=== Begin Enclosure ===

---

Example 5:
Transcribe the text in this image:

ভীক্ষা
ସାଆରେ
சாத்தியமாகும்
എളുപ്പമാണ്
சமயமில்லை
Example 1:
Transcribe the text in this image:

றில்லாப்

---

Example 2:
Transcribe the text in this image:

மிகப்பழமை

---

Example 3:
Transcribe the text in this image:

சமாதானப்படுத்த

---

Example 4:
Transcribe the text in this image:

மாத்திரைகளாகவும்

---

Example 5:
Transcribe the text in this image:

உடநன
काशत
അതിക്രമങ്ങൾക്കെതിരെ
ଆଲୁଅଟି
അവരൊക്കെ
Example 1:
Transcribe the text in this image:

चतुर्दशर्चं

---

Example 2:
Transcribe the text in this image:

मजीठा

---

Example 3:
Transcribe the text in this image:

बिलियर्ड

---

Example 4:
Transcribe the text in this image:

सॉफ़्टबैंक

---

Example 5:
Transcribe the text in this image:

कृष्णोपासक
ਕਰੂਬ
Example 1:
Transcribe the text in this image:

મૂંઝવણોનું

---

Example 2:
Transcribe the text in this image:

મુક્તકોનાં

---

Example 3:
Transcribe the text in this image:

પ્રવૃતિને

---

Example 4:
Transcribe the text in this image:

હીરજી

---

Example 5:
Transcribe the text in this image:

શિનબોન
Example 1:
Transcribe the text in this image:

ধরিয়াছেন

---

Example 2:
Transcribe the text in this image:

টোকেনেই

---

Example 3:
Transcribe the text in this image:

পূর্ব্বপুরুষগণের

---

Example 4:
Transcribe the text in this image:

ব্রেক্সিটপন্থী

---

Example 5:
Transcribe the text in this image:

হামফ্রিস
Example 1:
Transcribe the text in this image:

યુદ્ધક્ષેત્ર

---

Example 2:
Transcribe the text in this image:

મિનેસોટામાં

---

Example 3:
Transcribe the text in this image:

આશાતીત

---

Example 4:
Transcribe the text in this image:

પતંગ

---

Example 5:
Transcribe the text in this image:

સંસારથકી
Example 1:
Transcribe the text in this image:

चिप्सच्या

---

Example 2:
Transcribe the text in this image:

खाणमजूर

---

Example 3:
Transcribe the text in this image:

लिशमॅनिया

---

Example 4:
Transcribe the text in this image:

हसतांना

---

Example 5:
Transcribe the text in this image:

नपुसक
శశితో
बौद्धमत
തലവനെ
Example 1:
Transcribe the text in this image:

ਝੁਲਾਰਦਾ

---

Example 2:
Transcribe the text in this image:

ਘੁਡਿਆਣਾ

=== End Enclosure ===

• Task:
Extract the complete data, matching each line exactly.

• Response:
---

Example 5:
Transcribe the text in this image:

ভীক্ষা
ସାଆରେ
சாத்தியமாகும்
എളുപ്പമാണ്
சமயமில்லை
Example 1:
Transcribe the text in this image:

றில்லாப்

---

Example 2:
Transcribe the text in this image:

மிகப்பழமை

---

Example 3:
Transcribe the text in this image:

சமாதானப்படுத்த

---

Example 4:
Transcribe the text in this image:

மாத்திரைகளாகவும்

---

Example 5:
Transcribe the text in this image:

உடநன
काशत
അതിക്രമങ്ങൾക്കെതിരെ
ଆଲୁଅଟି
അവരൊക്കെ
Example 1:
Transcribe the text in this image:

चतुर्दशर्चं

---

Example 2:
Transcribe the text in this image:

मजीठा

---

Example 3:
Transcribe the text in this image:

बिलियर्ड

---

Example 4:
Transcribe the text in this image:

सॉफ़्टबैंक

---

Example 5:
Transcribe the text in this image:

कृष्णोपासक
ਕਰੂਬ
Example 1:
Transcribe the text in this image:

મૂંઝવણોનું

---

Example 2:
Transcribe the text in this image:

મુક્તકોનાં

---

Example 3:
Transcribe the text in this image:

પ્રવૃતિને

---

Example 4:
Transcribe the text in this image:

હીરજી

---

Example 5:
Transcribe the text in this image:

શિનબોન
Example 1:
Transcribe the text in this image:

ধরিয়াছেন

---

Example 2:
Transcribe the text in this image:

টোকেনেই

---

Example 3:
Transcribe the text in this image:

পূর্ব্বপুরুষগণের

---

Example 4:
Transcribe the text in this image:

ব্রেক্সিটপন্থী

---

Example 5:
Transcribe the text in this image:

হামফ্রিস
Example 1:
Transcribe the text in this image:

યુદ્ધક્ષેત્ર

---

Example 2:
Transcribe the text in this image:

મિનેસોટામાં

---

Example 3:
Transcribe the text in this image:

આશાતીત

---

Example 4:
Transcribe the text in this image:

પતંગ

---

Example 5:
Transcribe the text in this image:

સંસારથકી
Example 1:
Transcribe the text in this image:

चिप्सच्या

---

Example 2:
Transcribe the text in this image:

खाणमजूर

---

Example 3:
Transcribe the text in this image:

लिशमॅनिया

---

Example 4:
Transcribe the text in this image:

हसतांना

---

Example 5:
Transcribe the text in this image:

नपुसक
శశితో
बौद्धमत
തലവനെ
Example 1:
Transcribe the text in this image:

ਝੁਲਾਰਦਾ

---

Example 2:
Transcribe the text in this image:

ਘੁਡਿਆਣਾ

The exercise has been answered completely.